Il caso

Vittime della malagiustizia, dimenticate dallo Stato: Beniamino Zuncheddu: «Per fare la spesa devo chiedere i soldi ai miei familiari»

Beniamino Zuncheddu, assolto nel 2024 dopo 33 anni di ingiusta detenzione, racconta a VITA come fa a vivere in attesa di un risarcimento che non arriva. Ma non è l'unico in questa condizione. La raccolta firme del Partito Radicale

di Luigi Alfonso

«La solidarietà nei miei confronti non è mai venuta a mancare, sia quand’ero in carcere, sia dopo l’assoluzione definitiva. Ma di solidarietà non si vive. E, dopo aver bruciato oltre trent’anni della mia vita senza aver commesso alcun reato, ora mi tocca sopravvivere continuando a chiedere aiuto ai miei familiari. È davvero assurdo». Beniamino Zuncheddu, ex pastore di Burcei (Cagliari) tornato in libertà un anno fa dopo 33 anni trascorsi tra detenzione e arresti domiciliari, continua a vivere un incubo infinito. Lui, che era stato condannato all’ergastolo con l’accusa di triplice omicidio, formalmente (e tardivamente) è stato riconosciuto innocente, ma ora si trova a combattere un’altra battaglia contro lo Stato: quella per vedere riconosciuto il risarcimento danni.

Il Partito Radicale si è fatto promotore di una raccolta firme: ne servono cinquantamila per sostenere la proposta di legge di iniziativa popolare presentata presso la Corte di Cassazione dalla prima firmataria (Irene Testa, Garante dei detenuti della Sardegna) e da Gaia Tortora, figlia dell’indimenticato Enzo (nella foto d’apertura). «A gennaio abbiamo presentato questa proposta che riguarda undici vittime di ingiusta detenzione, tra le quali figura Beniamino Zuncheddu», spiega la stessa Testa. «La campagna sta andando bene, si stanno mobilitando numerosi comitati e tantissimi cittadini: sono davvero felice di questo. Puntiamo al riconoscimento di una provvisionale economica in attesa della sentenza di risarcimento danno. Oggi, dopo l’assoluzione, possono passare anche dieci anni, prima di essere risarciti. A volte, una persona fa in tempo a morire, prima di vedere riconosciuto un suo diritto. Spesso intervengono la Caritas e altri enti del Terzo settore, a dare una mano d’aiuto, oppure la famiglia dell’ex detenuto. Non è giusto che a queste persone venga negata ancora una volta la libertà di poter vivere serenamente, dopo ciò che hanno patito. Non appena raggiungeremo le 50mila firme, dovrebbe essere discussa in Senato entro i successivi due mesi».

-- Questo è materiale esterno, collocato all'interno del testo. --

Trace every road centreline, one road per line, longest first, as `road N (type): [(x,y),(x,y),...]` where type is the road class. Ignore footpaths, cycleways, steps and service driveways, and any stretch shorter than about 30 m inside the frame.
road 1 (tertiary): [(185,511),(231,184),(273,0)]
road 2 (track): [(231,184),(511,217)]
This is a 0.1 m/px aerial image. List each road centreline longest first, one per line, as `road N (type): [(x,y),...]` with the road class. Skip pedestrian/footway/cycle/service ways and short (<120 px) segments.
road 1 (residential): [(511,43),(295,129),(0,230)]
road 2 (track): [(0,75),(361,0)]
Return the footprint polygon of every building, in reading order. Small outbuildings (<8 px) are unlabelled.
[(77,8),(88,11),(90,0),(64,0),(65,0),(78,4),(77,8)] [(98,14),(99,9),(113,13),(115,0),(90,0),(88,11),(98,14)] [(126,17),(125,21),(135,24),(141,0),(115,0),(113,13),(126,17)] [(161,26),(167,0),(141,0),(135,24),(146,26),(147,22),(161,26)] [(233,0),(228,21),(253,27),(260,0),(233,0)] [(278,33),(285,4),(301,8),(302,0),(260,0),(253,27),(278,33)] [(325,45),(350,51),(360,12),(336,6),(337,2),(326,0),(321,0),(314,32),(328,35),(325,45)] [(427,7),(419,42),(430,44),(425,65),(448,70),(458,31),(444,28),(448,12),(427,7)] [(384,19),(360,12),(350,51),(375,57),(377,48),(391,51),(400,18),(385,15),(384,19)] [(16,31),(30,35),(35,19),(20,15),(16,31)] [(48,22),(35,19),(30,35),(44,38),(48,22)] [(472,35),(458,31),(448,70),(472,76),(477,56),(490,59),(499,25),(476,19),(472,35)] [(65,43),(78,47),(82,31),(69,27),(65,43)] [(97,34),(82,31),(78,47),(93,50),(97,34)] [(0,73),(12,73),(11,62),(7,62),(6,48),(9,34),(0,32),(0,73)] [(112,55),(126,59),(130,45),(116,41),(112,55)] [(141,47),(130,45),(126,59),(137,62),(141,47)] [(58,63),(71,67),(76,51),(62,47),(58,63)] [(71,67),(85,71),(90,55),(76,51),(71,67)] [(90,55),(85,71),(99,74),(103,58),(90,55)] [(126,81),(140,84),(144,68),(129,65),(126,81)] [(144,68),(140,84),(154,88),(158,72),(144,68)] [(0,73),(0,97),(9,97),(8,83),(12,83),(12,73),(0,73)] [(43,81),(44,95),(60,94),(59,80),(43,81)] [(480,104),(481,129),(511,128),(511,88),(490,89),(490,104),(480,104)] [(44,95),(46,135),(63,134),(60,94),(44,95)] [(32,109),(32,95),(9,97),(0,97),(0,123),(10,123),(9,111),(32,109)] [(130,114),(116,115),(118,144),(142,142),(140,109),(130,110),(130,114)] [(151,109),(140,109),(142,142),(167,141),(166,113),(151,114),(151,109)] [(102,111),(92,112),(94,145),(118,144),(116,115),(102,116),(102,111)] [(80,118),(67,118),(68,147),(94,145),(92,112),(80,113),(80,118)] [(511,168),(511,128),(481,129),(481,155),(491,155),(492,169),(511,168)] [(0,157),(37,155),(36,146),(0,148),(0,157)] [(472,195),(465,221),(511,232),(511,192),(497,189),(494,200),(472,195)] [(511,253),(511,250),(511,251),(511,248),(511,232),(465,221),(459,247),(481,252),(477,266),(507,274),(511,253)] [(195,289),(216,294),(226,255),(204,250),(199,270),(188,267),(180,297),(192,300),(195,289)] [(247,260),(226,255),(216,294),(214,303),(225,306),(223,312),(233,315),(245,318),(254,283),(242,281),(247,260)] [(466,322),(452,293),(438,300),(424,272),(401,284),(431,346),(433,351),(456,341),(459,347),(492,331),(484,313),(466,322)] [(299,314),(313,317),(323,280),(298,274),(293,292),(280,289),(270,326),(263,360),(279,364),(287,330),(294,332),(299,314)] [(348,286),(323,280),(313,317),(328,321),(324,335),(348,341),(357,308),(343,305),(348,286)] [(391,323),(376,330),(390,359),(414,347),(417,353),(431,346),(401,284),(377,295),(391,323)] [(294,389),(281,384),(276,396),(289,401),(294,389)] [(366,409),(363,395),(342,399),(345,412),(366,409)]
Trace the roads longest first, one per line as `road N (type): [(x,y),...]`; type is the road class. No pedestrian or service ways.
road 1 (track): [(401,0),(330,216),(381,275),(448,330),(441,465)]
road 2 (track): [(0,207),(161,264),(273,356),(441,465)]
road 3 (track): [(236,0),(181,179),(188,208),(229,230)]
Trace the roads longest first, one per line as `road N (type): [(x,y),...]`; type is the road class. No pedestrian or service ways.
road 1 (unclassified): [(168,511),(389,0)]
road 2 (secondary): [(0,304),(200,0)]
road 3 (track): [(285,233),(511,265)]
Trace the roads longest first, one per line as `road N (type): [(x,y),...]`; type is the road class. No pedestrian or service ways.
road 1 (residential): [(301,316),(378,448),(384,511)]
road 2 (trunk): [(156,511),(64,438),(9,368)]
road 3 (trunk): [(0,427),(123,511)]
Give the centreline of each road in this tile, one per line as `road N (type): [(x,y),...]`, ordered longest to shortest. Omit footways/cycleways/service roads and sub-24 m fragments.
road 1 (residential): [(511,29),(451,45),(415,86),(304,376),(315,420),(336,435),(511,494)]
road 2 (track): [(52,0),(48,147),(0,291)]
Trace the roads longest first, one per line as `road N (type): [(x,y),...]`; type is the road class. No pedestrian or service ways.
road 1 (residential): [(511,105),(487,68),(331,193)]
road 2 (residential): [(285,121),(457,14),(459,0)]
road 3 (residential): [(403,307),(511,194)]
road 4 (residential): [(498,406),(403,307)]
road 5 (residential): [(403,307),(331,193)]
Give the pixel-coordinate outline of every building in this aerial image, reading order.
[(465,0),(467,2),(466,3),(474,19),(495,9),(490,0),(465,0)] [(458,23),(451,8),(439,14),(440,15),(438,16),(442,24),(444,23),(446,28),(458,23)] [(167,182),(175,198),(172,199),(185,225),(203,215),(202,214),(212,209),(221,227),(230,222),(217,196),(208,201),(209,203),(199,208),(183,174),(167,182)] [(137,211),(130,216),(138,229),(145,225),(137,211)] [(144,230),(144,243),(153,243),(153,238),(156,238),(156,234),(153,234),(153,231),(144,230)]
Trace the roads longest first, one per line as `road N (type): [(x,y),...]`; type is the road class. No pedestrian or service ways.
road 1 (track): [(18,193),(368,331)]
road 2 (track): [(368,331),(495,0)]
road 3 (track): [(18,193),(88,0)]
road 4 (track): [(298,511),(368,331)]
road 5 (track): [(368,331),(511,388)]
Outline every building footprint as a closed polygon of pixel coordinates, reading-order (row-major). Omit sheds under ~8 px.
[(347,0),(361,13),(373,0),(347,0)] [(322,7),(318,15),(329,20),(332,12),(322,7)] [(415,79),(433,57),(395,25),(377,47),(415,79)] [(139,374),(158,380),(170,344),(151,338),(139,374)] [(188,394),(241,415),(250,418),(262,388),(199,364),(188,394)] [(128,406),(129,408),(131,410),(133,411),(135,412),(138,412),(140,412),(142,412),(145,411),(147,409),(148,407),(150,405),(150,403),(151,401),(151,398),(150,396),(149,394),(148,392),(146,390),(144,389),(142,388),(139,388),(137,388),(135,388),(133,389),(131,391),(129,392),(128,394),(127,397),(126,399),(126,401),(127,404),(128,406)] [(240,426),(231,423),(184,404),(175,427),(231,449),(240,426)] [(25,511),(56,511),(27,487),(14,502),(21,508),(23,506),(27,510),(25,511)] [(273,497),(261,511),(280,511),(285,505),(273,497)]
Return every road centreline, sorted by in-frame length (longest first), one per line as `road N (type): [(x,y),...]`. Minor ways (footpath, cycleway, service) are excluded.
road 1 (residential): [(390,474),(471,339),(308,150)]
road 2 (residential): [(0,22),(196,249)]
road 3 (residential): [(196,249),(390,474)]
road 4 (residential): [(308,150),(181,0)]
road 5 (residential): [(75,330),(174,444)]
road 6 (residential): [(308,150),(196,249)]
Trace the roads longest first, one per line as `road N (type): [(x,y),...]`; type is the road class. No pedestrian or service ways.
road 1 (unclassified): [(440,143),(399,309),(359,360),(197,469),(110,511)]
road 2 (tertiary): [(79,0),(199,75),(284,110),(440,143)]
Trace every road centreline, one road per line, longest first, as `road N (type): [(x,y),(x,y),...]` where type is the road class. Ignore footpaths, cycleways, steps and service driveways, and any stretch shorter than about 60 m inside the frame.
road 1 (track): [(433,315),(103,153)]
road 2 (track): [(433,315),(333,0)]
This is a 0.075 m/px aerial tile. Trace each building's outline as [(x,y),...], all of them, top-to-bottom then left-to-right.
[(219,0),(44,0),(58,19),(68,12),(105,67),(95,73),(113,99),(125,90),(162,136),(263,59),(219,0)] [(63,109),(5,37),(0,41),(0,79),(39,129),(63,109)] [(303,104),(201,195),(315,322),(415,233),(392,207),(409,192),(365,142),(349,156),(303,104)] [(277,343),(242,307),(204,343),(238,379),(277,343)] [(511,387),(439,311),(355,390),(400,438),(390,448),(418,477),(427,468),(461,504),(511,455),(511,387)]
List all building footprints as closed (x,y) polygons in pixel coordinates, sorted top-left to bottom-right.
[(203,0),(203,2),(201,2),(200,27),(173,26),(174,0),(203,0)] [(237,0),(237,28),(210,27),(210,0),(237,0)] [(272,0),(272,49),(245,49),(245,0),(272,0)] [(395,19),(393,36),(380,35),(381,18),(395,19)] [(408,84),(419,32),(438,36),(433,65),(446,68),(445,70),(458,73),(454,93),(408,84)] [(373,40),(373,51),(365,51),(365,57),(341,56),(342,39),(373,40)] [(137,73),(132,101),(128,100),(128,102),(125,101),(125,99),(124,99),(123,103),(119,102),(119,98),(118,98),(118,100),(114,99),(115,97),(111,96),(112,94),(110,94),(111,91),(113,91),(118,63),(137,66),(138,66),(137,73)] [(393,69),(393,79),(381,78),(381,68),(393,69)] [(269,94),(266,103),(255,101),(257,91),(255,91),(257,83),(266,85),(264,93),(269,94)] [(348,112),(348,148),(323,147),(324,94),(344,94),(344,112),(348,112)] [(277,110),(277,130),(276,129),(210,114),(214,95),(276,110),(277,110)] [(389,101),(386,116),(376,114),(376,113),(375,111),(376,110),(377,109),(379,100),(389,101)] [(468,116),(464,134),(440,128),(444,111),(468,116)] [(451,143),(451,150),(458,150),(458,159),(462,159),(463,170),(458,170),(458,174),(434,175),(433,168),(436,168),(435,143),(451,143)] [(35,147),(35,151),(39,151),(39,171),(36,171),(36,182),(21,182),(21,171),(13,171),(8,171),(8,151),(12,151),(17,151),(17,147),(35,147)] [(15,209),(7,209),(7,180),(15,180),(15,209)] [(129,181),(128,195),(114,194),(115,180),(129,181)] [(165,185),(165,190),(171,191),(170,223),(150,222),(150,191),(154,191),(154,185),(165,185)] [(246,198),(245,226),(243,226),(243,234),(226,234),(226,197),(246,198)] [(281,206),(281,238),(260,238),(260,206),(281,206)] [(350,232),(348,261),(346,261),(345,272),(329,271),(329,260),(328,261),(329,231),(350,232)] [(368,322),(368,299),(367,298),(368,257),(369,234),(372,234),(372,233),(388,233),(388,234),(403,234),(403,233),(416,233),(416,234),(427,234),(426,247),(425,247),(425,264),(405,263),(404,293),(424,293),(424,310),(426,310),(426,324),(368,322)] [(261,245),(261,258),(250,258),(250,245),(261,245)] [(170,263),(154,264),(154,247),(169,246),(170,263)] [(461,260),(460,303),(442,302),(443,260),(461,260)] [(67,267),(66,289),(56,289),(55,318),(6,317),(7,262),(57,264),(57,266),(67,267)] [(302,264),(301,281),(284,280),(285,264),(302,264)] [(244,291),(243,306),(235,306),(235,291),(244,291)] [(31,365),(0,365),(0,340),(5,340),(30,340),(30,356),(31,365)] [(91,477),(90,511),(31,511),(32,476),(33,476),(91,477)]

Beniamino Zuncheddu nella casa della sua famiglia, a Burcei (Cagliari)

«Questa iniziativa del Partito Radicale non è solo a mio favore, ma riguarda tante persone che, come me, hanno pagato duramente gli errori giudiziari», sottolinea Zuncheddu, diventato suo malgrado uno dei casi simbolo della malagiustizia italiana. «Quando una persona viene riconosciuta innocente, dovrebbe uscire dal carcere con il riconoscimento di una sorta di indennità, almeno un anticipo che consenta di vivere dignitosamente. Io ho 61 anni, chi mi prende a lavorare a questa età? Se non avessi una famiglia che mi vuole bene e che mi è stata sempre vicina, credendo nella mia innocenza sin dal primo istante, mi dite che fine avrei fatto? Forse avrei dovuto rubare? Vi sembra normale che, per acquistare un paio di pantaloni o una camicia, andare a mangiare una pizza oppure fare la spesa, debba ancora chiedere i soldi ai miei familiari?».

«In tutto questo tempo, lo Stato non si è fatto vedere e neppure sentire», prosegue Zuncheddu. «Il mio avvocato (Mauro Trogu, ndr) sta lavorando con grande impegno e serietà, ma i tempi sono lunghissimi. E, lo ripeto, nelle stesse condizioni ci sono altre persone. Non solo Burcei, ma tante altre comunità della Sardegna e della penisola si stanno mobilitando per raccogliere al più presto le firme necessarie. Questo mi conforta, la gente non può fare davvero di più. Ma le risposte concrete devono darle altri».